African-American director Ryan Coogler, 27, also a Bay Area resident, was one of the people stunned by Grant’s murder and his film details the last day in Grant’s life. It’s a nuanced, lean portrait of an imperfect man striving to do better, whose future was denied by an unnecessary application of deadly force. The film has received accolades including the Grand Jury and Audience Awards at the Sundance Film Festival and the “Prize of the Future” award at the Cannes Film Festival.

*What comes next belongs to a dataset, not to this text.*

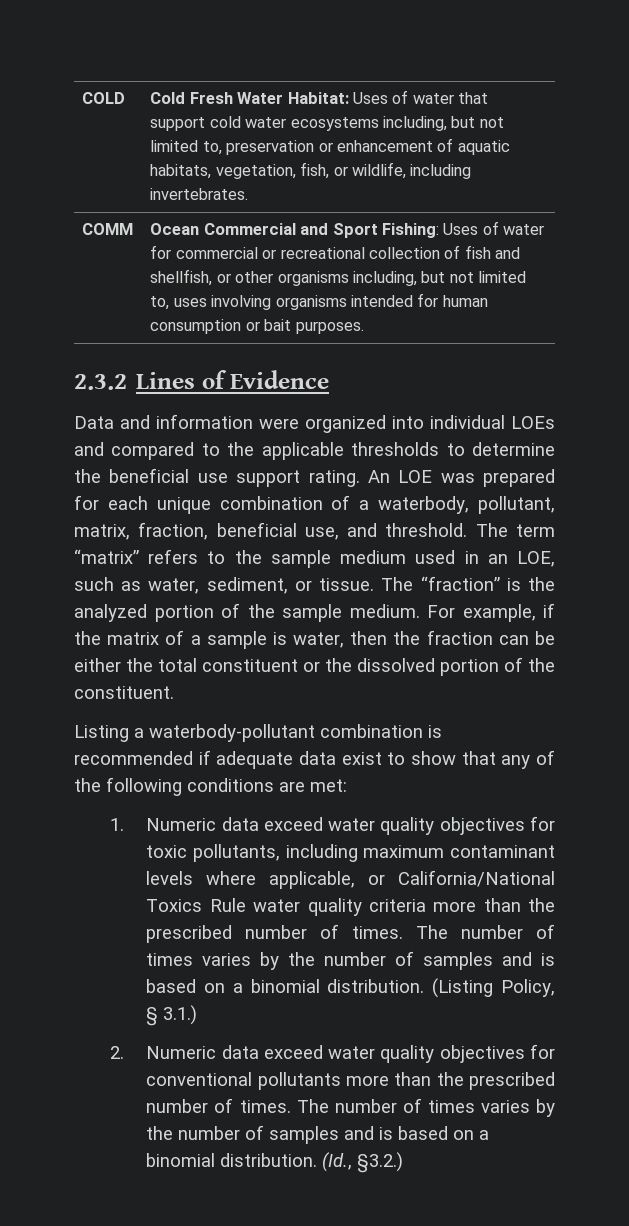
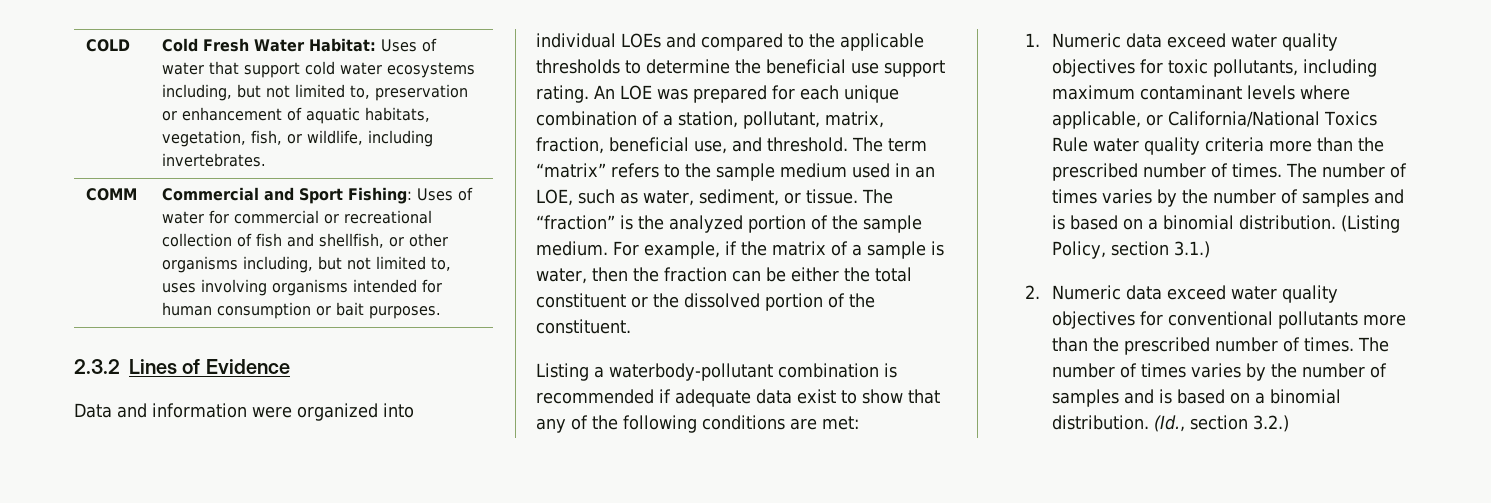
[150,223,200,235] Ocean -> (138, 194) none
[378,496,470,514] waterbody, -> [678,111,738,128] station,
[146,1007,159,1026] § -> [1110,241,1169,256] section
[357,1152,404,1173] §3.2.) -> [1189,415,1289,432] section 3.2.)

“Fruitvale Station” opened in limited release last week, but expands to theaters nationwide this weekend. Here are five reasons you should make it part of your weekend plans.

1. RYAN COOGLER

Like John Singleton and Spike Lee before him, Coogler has made an impressive first feature that has Hollywood hailing him the next big thing. He’s just signed on to direct “Creed” the seventh film in the “Rocky” series and apparently not to continue along the cheesy path of the last few. Jordan is also attached which means that the two will continue their already fertile creative partnership. Black directors are still much too rare in Hollywood and if this new crop of auteurs like Coogler and Ava Duvernay are what’s next, we’re very happy.

 

2. MICHAEL B. JORDAN

You know him from “The Wire,” where he played the doomed Wallace and from “Friday Night Lights,” “All My Children,” and “Parenthood” but “Fruitvale Station” is Jordan’s breakout film. As Grant, Jordan, 26, gives just the right amount of vulnerability and bravado as any young man trying to get it together would have. He is in virtually every frame of “Fruitvale Station” and he makes the best of the screen time by offering a portrayal of Grant that is heartbreakingly realistic. Oscar buzz is surrounding him already, although he will face extremely stiff competition this year with Brits Idris Elba and Chiwetel Ejiofor coming with not one, but three movies that have “Oscar-worthy” written all over them. Not that we’d mind seeing that historic moment.

3. OCTAVIA SPENCER

The Oscar winner is certainly making up for lost time. She’s been on the Hollywood scene for a good minute but after her award-winning performance in “The Help” she’s experiencing the kind of opportunities that usually go to better-known actresses. She has her agent to thank for “Fruitvale Station,” though, since at first she didn’t think she wanted to play the character of Wanda Johnson, Grant’s mother. Fortunately, her agent prevailed. Her portrayal of both a tough and loving mother is the kind that Oscar voters go for and could net her another Supporting Actress nod.

4. TRAYVON MARTIN

Do you love a black man? Then this is the movie you should take one to. Like Trayvon Martin, Grant was murdered based on his complexion, not because he did anything to warrant his death. Cell phone footage of the killing of an unarmed man led to protests in the Bay Area and ultimately his murderer, former BART police officer Johannes Mehserle was convicted of involuntary manslaughter. Sadly, though, Mehserle is a free man today. While it may be hard for a black man to watch as it’s a disheartening look at how vulnerable they truly are, it’s worth seeing even if just for the discussion it may generate.

5. SUPPORT A GOOD MOVIE

You know those black movies that launch campaigns to get people to “support black movies” and then you go to the movie and you realize it kinda…sucks? Well, this is not one of those movies. Coogler tells an unsentimental story with a deft hand. Given a different set of circumstances, “Fruitvale Station” could have been an intimate portrait of the struggles of one black man attempting to navigate his relationships and the world despite daunting obstacles. Instead, it’s a portrait of a man, interrupted, and sadly reflects several other similar situations around the country. “Fruitvale Station” stands on its own as compelling filmmaking and is a moving portrait of a man prevented from evolving through circumstances he didn’t anticipate or create.